Problem description
Reproduce verbatim the portion of the lines that opens at the start of the records and closes with the line containing "826.0], [0, 0, 1]] dist [-0.032742, 0.069148]", both ends included.

[Dataset excerpts — start]

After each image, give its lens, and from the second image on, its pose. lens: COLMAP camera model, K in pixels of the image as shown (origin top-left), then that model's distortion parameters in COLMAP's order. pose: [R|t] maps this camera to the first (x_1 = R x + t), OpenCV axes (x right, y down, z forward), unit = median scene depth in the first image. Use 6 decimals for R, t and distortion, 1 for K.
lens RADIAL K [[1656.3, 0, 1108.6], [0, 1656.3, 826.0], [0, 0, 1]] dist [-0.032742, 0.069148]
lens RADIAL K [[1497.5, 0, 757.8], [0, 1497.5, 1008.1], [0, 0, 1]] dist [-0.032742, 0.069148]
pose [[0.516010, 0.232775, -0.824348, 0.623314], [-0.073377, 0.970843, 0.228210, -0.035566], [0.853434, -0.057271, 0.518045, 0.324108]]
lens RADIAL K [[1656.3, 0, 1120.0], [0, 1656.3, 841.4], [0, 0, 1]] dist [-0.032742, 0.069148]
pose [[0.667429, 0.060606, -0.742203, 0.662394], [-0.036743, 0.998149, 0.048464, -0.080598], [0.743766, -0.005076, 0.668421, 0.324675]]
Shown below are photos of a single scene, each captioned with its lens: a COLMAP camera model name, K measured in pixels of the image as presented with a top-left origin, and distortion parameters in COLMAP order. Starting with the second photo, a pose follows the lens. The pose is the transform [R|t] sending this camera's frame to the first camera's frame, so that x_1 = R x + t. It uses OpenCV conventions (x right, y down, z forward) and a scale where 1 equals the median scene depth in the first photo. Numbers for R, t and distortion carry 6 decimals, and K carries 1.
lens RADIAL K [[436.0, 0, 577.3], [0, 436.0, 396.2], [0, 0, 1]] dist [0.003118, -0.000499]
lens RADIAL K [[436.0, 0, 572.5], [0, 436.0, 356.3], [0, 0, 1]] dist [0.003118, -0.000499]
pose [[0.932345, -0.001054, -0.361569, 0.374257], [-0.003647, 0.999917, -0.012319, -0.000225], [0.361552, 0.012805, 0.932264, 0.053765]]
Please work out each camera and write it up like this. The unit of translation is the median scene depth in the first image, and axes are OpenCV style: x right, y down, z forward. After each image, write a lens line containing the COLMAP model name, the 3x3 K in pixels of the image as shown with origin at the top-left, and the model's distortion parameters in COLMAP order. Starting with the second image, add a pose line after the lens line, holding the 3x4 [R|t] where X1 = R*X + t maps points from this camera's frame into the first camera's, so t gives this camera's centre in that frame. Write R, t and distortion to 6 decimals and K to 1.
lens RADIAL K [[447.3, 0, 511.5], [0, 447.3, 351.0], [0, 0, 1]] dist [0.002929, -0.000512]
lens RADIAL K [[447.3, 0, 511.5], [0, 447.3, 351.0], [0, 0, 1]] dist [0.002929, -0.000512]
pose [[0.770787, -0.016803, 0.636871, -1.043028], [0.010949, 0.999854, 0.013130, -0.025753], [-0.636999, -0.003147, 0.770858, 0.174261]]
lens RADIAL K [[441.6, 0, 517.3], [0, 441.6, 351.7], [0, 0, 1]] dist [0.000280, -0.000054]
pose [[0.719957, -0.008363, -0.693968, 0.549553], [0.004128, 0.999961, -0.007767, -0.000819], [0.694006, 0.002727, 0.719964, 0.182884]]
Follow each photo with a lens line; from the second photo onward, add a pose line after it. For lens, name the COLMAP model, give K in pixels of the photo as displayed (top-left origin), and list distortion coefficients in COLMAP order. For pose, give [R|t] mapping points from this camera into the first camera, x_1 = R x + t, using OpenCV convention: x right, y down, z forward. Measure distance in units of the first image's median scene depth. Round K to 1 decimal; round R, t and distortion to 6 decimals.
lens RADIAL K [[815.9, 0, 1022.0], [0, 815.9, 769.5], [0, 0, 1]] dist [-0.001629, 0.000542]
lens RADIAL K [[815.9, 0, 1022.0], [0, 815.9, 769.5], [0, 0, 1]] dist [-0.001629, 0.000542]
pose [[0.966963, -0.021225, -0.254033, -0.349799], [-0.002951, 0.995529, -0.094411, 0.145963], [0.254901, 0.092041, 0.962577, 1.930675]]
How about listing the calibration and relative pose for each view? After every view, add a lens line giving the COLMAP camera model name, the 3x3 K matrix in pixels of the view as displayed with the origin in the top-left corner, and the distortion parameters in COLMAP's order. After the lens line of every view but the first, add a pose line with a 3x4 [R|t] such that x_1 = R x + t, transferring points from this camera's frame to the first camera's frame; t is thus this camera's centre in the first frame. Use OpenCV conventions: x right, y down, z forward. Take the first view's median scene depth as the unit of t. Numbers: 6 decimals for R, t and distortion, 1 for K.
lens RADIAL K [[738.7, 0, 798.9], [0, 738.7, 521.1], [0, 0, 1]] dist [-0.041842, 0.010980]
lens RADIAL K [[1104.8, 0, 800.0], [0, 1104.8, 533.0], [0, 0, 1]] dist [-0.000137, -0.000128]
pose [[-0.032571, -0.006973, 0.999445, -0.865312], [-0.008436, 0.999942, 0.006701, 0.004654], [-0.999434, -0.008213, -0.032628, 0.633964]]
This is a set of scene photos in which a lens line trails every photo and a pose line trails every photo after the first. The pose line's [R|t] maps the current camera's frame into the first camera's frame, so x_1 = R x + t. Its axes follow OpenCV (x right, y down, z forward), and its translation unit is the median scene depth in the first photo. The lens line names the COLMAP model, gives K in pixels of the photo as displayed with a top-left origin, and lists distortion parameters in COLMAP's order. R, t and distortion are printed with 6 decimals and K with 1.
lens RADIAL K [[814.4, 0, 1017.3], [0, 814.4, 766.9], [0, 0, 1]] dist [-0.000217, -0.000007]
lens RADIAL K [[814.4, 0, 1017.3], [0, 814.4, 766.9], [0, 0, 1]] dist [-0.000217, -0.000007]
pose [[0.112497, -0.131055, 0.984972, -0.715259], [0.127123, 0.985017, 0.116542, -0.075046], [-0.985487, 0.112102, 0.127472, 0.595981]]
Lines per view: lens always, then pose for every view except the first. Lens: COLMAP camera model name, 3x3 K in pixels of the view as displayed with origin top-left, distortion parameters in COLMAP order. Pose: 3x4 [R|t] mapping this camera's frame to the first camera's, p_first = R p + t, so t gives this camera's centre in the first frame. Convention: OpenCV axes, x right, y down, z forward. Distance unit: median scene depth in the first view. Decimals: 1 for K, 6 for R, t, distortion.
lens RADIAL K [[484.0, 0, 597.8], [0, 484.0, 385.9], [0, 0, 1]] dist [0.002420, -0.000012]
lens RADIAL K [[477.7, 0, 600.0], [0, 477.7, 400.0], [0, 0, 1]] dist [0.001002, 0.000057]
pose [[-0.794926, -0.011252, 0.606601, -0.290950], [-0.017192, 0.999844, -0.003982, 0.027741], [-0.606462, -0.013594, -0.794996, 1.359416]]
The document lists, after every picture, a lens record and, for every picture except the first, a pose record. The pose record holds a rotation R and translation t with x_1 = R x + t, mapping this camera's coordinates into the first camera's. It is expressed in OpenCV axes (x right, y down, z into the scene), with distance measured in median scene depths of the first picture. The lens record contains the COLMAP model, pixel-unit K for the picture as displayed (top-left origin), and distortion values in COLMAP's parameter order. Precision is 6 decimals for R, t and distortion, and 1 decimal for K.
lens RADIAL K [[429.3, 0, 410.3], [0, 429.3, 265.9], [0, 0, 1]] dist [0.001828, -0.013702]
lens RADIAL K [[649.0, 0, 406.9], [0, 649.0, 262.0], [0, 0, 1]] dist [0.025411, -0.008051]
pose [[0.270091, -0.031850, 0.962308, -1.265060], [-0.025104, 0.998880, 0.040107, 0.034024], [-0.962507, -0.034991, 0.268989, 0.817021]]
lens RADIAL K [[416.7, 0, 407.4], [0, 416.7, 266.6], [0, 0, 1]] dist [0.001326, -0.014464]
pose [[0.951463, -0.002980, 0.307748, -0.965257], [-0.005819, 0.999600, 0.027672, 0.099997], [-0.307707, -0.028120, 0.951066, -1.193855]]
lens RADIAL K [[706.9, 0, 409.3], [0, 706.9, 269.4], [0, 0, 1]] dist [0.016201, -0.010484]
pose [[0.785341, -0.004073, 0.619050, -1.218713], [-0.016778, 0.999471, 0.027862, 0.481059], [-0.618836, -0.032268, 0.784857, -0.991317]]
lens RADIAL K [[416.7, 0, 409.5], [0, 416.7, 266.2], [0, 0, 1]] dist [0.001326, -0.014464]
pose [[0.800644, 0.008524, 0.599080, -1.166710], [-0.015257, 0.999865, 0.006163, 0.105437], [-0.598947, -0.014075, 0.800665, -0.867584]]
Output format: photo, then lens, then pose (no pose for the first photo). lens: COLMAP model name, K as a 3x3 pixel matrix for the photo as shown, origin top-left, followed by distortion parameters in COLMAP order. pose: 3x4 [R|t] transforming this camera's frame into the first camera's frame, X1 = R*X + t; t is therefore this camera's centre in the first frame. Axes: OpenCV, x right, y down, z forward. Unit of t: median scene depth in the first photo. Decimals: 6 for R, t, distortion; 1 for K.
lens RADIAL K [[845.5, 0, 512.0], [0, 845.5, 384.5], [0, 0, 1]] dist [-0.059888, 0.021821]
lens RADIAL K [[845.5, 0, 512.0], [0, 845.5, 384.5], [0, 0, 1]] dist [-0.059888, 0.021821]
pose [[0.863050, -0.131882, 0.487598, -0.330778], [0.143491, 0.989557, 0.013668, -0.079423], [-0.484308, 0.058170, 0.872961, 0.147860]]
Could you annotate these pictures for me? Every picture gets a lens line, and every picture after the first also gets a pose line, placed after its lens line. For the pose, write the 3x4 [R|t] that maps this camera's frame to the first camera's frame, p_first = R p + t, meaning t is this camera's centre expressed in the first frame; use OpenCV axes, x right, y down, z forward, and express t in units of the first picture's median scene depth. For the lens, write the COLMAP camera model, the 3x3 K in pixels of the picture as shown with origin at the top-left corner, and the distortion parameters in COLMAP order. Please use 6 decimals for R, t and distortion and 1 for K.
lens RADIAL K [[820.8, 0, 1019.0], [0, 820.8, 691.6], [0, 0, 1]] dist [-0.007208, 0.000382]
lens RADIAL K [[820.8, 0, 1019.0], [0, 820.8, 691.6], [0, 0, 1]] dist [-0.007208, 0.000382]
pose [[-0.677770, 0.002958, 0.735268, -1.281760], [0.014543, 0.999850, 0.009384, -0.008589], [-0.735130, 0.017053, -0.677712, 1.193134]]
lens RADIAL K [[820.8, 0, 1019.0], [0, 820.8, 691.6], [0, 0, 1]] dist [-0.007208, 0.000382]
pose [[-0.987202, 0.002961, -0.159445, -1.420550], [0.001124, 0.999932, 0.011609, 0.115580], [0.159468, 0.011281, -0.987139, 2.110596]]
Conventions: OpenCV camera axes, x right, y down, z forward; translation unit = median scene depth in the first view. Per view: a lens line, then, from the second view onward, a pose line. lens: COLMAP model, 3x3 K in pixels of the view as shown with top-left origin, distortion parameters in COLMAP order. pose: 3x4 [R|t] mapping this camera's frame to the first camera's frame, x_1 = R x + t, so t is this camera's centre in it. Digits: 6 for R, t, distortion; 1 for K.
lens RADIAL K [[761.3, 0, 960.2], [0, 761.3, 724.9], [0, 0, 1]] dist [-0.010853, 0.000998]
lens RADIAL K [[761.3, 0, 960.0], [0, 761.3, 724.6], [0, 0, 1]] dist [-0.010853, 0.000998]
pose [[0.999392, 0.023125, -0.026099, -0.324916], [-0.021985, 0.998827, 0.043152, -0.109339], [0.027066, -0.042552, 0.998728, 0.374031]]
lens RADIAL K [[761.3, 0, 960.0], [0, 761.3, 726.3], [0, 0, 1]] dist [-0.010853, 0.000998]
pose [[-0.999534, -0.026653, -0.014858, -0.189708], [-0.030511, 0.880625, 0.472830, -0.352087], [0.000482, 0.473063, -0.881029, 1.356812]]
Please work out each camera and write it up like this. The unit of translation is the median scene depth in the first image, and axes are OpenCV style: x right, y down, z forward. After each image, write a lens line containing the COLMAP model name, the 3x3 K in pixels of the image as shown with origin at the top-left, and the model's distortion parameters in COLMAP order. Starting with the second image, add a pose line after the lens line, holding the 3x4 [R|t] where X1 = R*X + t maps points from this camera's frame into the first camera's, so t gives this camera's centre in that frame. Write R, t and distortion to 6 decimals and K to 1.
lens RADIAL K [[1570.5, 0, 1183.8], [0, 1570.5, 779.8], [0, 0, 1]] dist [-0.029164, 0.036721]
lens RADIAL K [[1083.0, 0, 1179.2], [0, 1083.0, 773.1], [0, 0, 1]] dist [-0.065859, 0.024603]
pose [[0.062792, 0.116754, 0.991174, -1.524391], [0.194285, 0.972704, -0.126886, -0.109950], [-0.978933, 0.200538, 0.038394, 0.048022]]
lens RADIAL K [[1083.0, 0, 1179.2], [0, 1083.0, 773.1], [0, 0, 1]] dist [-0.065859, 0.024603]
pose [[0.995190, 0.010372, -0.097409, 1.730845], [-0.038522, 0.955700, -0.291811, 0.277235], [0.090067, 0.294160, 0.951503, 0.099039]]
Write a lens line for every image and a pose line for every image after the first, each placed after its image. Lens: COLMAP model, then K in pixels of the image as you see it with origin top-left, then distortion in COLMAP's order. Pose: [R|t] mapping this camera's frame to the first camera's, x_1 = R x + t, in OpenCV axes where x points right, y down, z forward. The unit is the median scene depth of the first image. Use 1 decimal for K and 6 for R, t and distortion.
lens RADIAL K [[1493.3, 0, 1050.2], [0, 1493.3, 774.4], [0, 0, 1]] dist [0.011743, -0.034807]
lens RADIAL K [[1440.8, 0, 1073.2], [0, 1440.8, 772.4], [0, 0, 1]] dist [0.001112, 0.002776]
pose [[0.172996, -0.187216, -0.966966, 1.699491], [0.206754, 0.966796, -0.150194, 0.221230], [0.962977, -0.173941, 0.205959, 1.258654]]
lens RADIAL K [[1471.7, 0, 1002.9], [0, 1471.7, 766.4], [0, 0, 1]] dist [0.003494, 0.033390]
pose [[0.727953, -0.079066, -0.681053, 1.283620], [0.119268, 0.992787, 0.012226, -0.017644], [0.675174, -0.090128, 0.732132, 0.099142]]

[Dataset excerpts — finish]

Your solution
After each image, give its lens, and from the second image on, its pose. lens: COLMAP camera model, K in pixels of the image as shown (origin top-left), then that model's distortion parameters in COLMAP's order. pose: [R|t] maps this camera to the first (x_1 = R x + t), OpenCV axes (x right, y down, z forward), unit = median scene depth in the first image. Use 6 decimals for R, t and distortion, 1 for K.
lens RADIAL K [[1656.3, 0, 1108.6], [0, 1656.3, 826.0], [0, 0, 1]] dist [-0.032742, 0.069148]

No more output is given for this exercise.